Reprocessing of a Green Bank 43-meter Telescope Survey of Unidentified Bright Radio Sources for Pulsars and Radio Bursts
F. Crawford, J. Margeson, B. Nguyen, T. Saigal, O. Young, D. Agarwal,, K. Aggarwal

TL;DR
This study reprocessed Green Bank 43-m telescope data of 75 bright, unidentified radio sources using deep learning to detect pulsars and radio bursts, but found no new signals.
Contribution
It introduces a deep learning-based reanalysis method for pulsar and burst detection in existing survey data, extending sensitivity to fast, highly dispersed signals.
Findings
No new pulsars or radio bursts detected.
Enhanced sensitivity to sub-millisecond pulsars and fast radio bursts.
Demonstrates the effectiveness of deep learning in reanalyzing radio survey data.
Abstract
We have reprocessed a set of observations of 75 bright, unidentified, steep-spectrum polarized radio sources taken with the Green Bank 43-m telescope to find previously undetected sub-millisecond pulsars and radio bursts.
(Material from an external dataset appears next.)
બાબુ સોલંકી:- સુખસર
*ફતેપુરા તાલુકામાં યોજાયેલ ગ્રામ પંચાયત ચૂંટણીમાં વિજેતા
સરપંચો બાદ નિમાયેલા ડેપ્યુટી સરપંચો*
The (null) results of the first search of these data were reported by Schmidt et al. Our reprocessing searched for single pulses out to a dispersion measure (DM) of 1000 pc cm which were classified using the Deep Learning based classifier FETCH. We also searched for periodicities at a wider range of DMs and accelerations. Our search was sensitive to highly accelerated, rapidly rotating pulsars (including sub-millisecond pulsars) in compact binary systems as well as to highly-dispersed impulsive signals, such as fast radio bursts. No pulsars or astrophysical burst signals were found in the reprocessing.